Tried the amazon link - didn't work. How about pay pal?


----------



## Kevin (Oct 4, 2000)

fishfoote, I just tried the Amazon page and it worked. You may have to hit reload or refresh.

Paypal works as well, see the discussion on this page:
Classified Commission Donations


----------



## Steve (Jan 15, 2000)

Try the amazon link again. It just worked for me. It's easier to track our overall progress this way although I WILL provide some totals showing the amount that was contributed via checks as well.


----------



## kbkrause (Feb 12, 2002)

Just submitted my donation...


----------



## Fishfoote (Jan 2, 2001)

Said the recipent was unable to accept payments through the honor system?

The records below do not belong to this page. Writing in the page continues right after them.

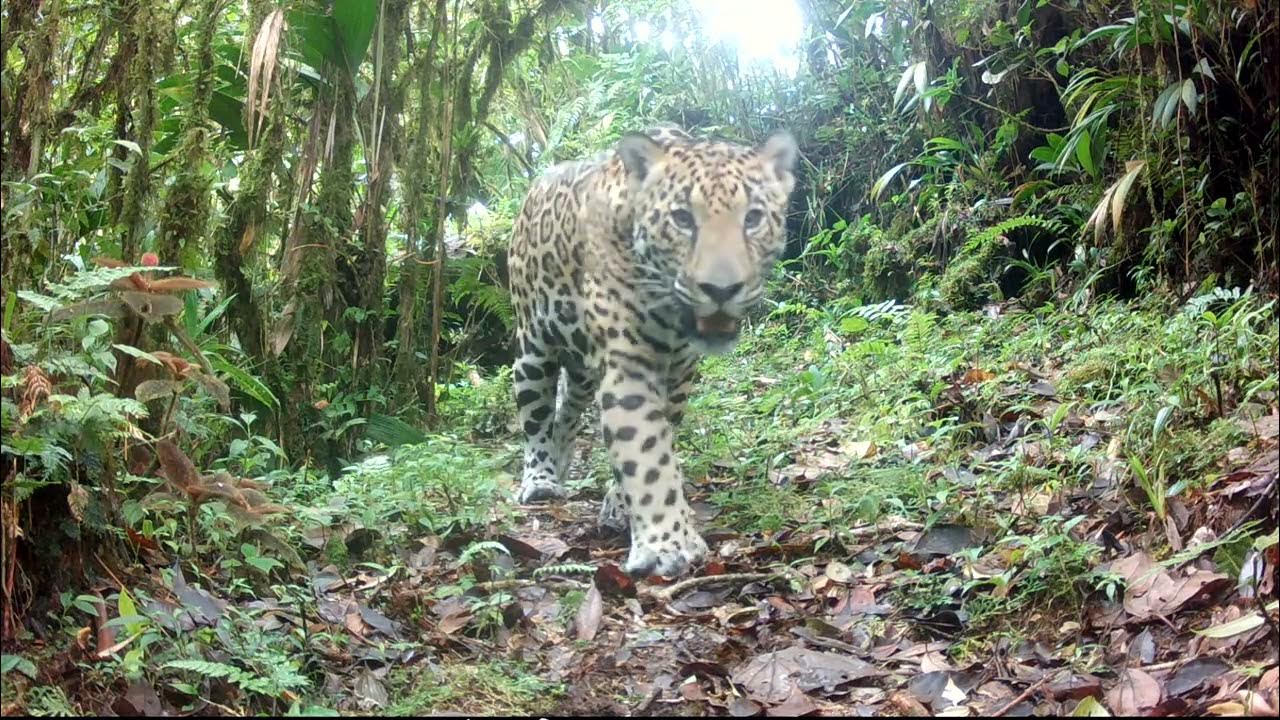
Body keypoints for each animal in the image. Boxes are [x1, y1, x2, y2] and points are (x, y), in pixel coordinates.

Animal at [506, 124, 798, 578]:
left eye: (752, 218)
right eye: (682, 219)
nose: (721, 290)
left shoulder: (679, 373)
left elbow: (655, 441)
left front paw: (620, 508)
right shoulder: (630, 364)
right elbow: (644, 452)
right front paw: (666, 545)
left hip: (582, 369)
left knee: (568, 408)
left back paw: (562, 457)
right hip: (533, 348)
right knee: (535, 414)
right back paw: (541, 481)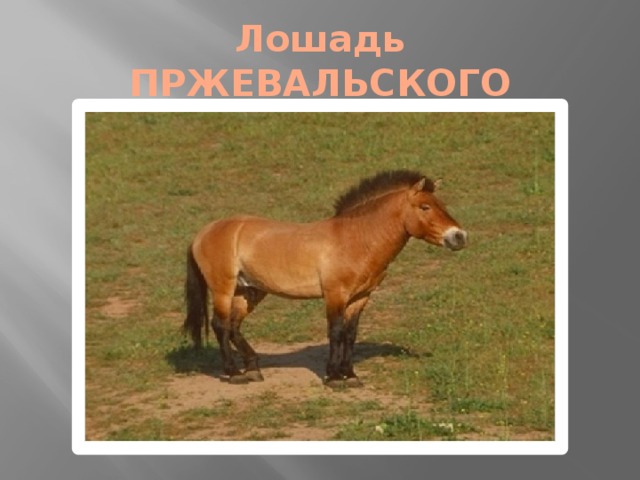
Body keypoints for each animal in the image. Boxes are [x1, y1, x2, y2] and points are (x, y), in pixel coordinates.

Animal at [182, 169, 467, 388]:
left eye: (442, 205)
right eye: (425, 207)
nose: (459, 236)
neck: (356, 239)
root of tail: (204, 232)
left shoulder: (361, 297)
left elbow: (350, 334)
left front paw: (350, 374)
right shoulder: (335, 294)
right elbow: (336, 331)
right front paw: (333, 377)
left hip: (249, 291)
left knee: (233, 326)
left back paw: (252, 369)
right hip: (224, 288)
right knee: (220, 325)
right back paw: (233, 373)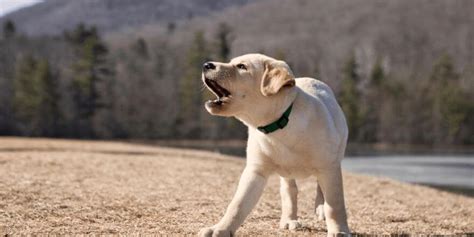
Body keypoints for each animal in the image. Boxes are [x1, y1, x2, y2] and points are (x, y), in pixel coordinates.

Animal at [198, 53, 350, 237]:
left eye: (242, 66)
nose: (206, 65)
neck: (279, 125)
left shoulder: (328, 167)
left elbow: (334, 204)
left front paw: (339, 231)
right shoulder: (256, 170)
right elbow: (237, 204)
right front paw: (220, 229)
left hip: (335, 156)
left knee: (321, 189)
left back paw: (320, 209)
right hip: (287, 173)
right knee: (290, 191)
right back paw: (289, 220)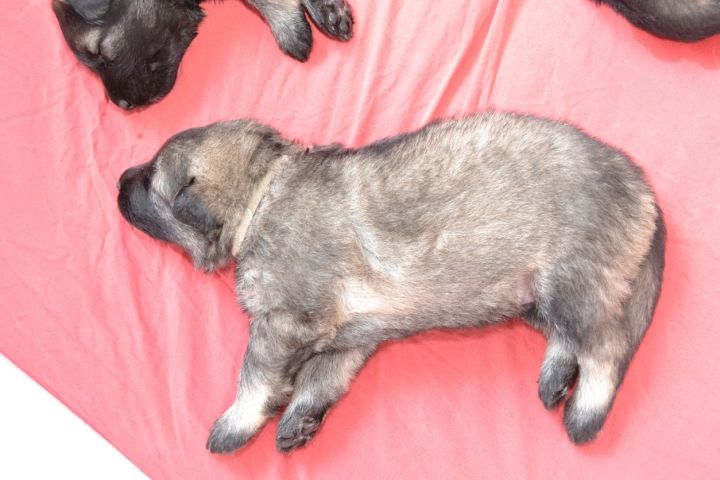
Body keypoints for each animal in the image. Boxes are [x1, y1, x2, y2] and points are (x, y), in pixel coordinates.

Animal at [117, 112, 665, 453]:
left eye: (150, 179)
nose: (121, 179)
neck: (261, 195)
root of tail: (640, 185)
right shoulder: (346, 339)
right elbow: (321, 380)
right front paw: (300, 419)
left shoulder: (283, 325)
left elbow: (254, 378)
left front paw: (235, 424)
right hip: (531, 296)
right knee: (569, 339)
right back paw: (555, 379)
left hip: (571, 280)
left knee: (606, 348)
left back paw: (586, 410)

Recipient Unable to Receive Payments

--------------------------------------------------------------------------------
We are not able to continue with this transaction because the recipient is unable to receive payments through the Amazon Honor System at this time.
Please try again at a later time.


----------



## bounty hunter (Aug 7, 2002)

We are not able to continue with this transaction because the recipient is unable to receive payments through the Amazon Honor System at this time. what is this about?


----------



## Houghton laker (Jan 5, 2002)

Houghton laker's son:
Hey guys,

How much do you pay for hosting/ how much bandwidth do you use? My friend does some hosting and its darn cheap. http://www.kazsolutions.com

You might want to check it out


----------



## Steve (Jan 15, 2000)

"Up to 35GB monthly transfer " as specified on their website isn't going to get it done. We went through 100Gb last month.


----------



## KrazyKletus (Feb 6, 2002)

The check for $25.00 went out today
Keep up the great work.
This is, by far, the best site for Michigan Sportsmen!


----------